A lot of the insecurities we have, we take on in our childhood. These are the uncertainties we tend to hold onto (more so) out of habit even after it becomes clear that we’ve outgrown them. Case and point, from the ages of about six to eleven I was a heavy child. It was an issue that eventually came to even out well though with a little help from puberty and a lot of self education about exercise and proper eating habits. I haven’t been “heavy” since the seventh grade yet I’d be lying if I didn’t admit that I am still very much a weight conscious person. “Miss Fitness” is what my aunt likes to call it. To this day, I’m very mindful of what I eat; and unless I have a bug or it happens to be that one day that comes around every month like a utility bill (excuse me guys), I’m deliberate about getting my exercise six days a week. I lost the excess weight I had been carrying around a long time ago. But the mindset of the girl I was, dressed in that overweight body, is in some ways still with me. How quickly would those thoughts of inadequacy I used to berate myself with come rushing back to me if my weight were to ever get out of control again? It could be said, and I would be hard pressed to much dispute it, that I have been working hard to never have to know the answer to that question.

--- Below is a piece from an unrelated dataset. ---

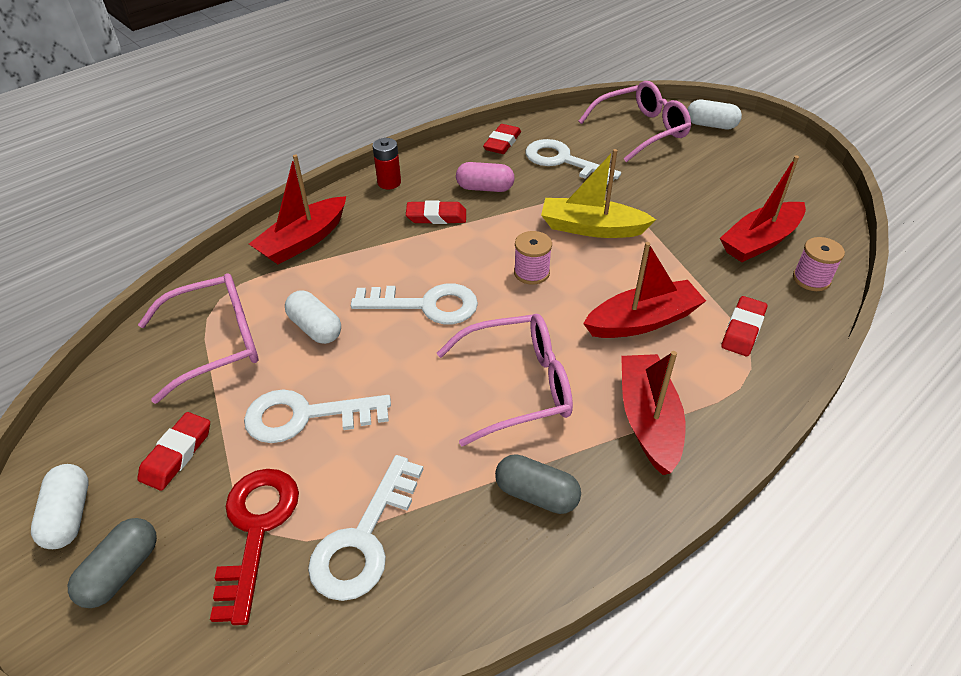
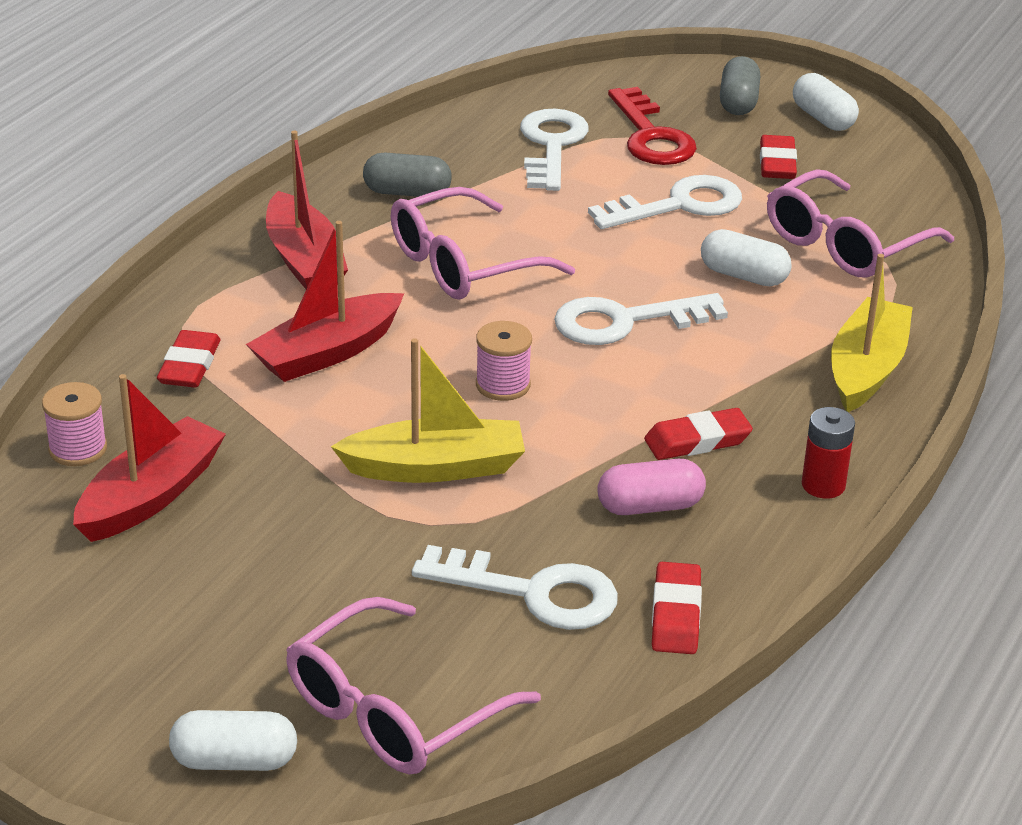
camera: 160 degrees right, 10 degrees down
(303, 240) = (866, 369): red boat -> yellow boat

I could chalk my present sensitivity up to having suffered the humiliation of teasing during my heavy years (which did happen), but that would be a cop out. It’s the fault of others that I’m this way. That’s never true. What is true, and what I only in my later life came to understand, is that the only pain I experienced from the jokes I used to be the butt of during those awkward years, came as a result of my having accepted as true the put downs that were voiced by other people. Had I not actually validated those spiteful words with my own belief in their legitimacy, they never would have harmed me. I never would have lived that hurtful experience. I get that now, and I’m so glad that I do because it saves me a lot of pain.
Allow me to share with you a lesson it took me years to realize: Any judgment that another directs at you only actually becomes about you if you accept their judgment as true. Whenever you feel demeaned or belittled by what someone else says about you, know that it’s not that person that is causing you to have this experience. It’s you. If you ever feel degraded by criticism it will never be because someone else is judging you, it will always be because you are judging you. It is your own judgmental thoughts that are creating the experience you’re suffering through. Your thoughts - not theirs. You are doing it all to yourself because (like a mental copycat) you are the one who is now also thinking those destructive thoughts. You are the one who is accepting those destructive thoughts as legitimate. And therefore, you are the one who is experiencing the consequences of what you, yourself, are creating.
We all create our own worlds, our own experiences in life. And the only way to claim the undeniable power you have to change those things about your experience you may dislike is to own up to your responsibility of having created those undesirables to begin with.